At the same time, read what the mind needs. We like to think that the mind is innately good, that all of our thoughts are basically well-meaning. But if you actually look at what’s coming out of the mind, all kinds of things can come. If the mind is innately anything, it’s innately changeable. It can be heading in one direction, and in a split second, it’s heading off in another direction. You have to gain some control over it, and having a good, solid place to stay is an important part of gaining some control.

Otherwise, when you’re standing at the side of the road with no protection, you just go with anything. But if you have some protection, then who can come into the house—who doesn’t come into the house—you get to choose. And also what goes out of the house: You get to be very careful about that as well.

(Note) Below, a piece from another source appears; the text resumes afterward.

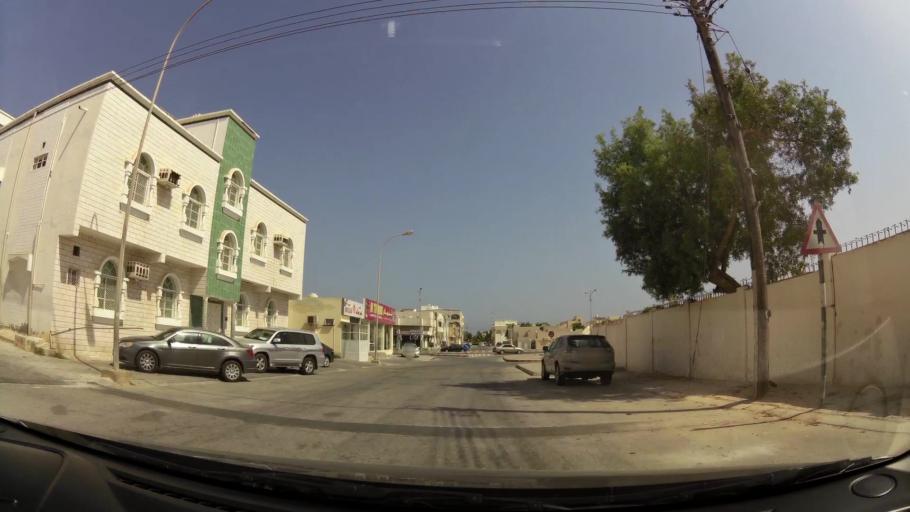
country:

This is one of the reasons why we’ve got the precepts: to make you stop and think about what you’re letting out into the world. “When I’m going to say something, or do something, will it break the precepts at all?” The Buddha didn’t put down the precepts arbitrarily. He saw that when you break the precepts at any time, it’s going to be harmful—harmful for yourself, harmful for other people. So it’s good to have a few, clear guidelines like that, against which you can check your impulses.

Otherwise, all your impulses say they’re good or right or justified. The Buddha says well, sometimes, you may think they’re justified, but there are certain things you could say that would not be true or would be actually harmful, things you could do that would be harmful. No matter how much you try to justify them to yourself, they’re not going to be good in the long term. So it’s good to have some objective outside standards for measuring things.

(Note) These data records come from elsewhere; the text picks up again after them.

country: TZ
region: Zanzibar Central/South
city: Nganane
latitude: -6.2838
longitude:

Of the precepts, the one that’s most important is the one against lying. Unfortunately, it’s the easiest one to break. We fudge the truth, sometimes out of good intentions, sometimes out of bad intentions. But even if we think we have good intentions, the long-term consequences are not going to be good. So you have to be especially careful about that one.

As Ajaan Lee used to say, “You went to all the trouble to become a human being with a human mouth, so bow down to your mouth every day.” You’ve got a mouth that can say wonderful things, convey important truths, and how many times are you actually using it for those purposes, though? Sometimes it’s just shooting the breeze. As you shoot the breeze, you begin to say things that you didn’t really mean to say. You get less and less mindful about what you’re saying. That makes it difficult to train the mind.

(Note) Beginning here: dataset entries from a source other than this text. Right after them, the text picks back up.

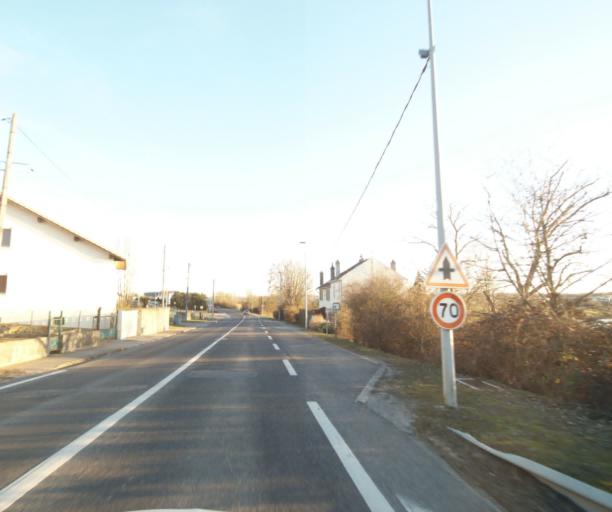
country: FR
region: Lorraine
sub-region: Departement de Meurthe-et-Moselle
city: Laneuveville-devant-Nancy
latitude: 48.6685
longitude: 6.2330
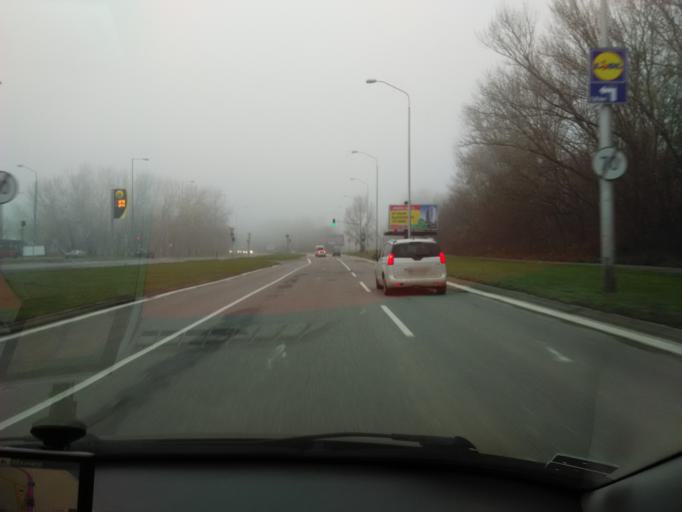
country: SK
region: Bratislavsky
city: Bratislava
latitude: 48.1159
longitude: 17.1330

The first step in training the mind is training your mouth, because you’re going to be talking to yourself as you meditate. So learn how to talk well outside, and it gets easier to talk well inside—so that this quality of the mind that’s so changeable doesn’t change in the wrong direction. Learn how to give it a good, solid basis right here, right now, with a sense of well-being, a sense of ease, a sense of belonging here. Then as you go out into the world, you can take this sense of stability with you. In that way, you’re much more likely to do and say and think the right things, because you have more control over what’s coming out. And you’re very careful about what you let in.

So think of this is as a house with windows and doors you can open and close. Or as a road that has a green light and a red light. Obey the green lights and the red lights. There are good things you can do? Well go ahead. There are unskillful things? You can stop. When you have this kind of control over the mind, you find that your life goes a lot more easily. You benefit and the people around you benefit as well.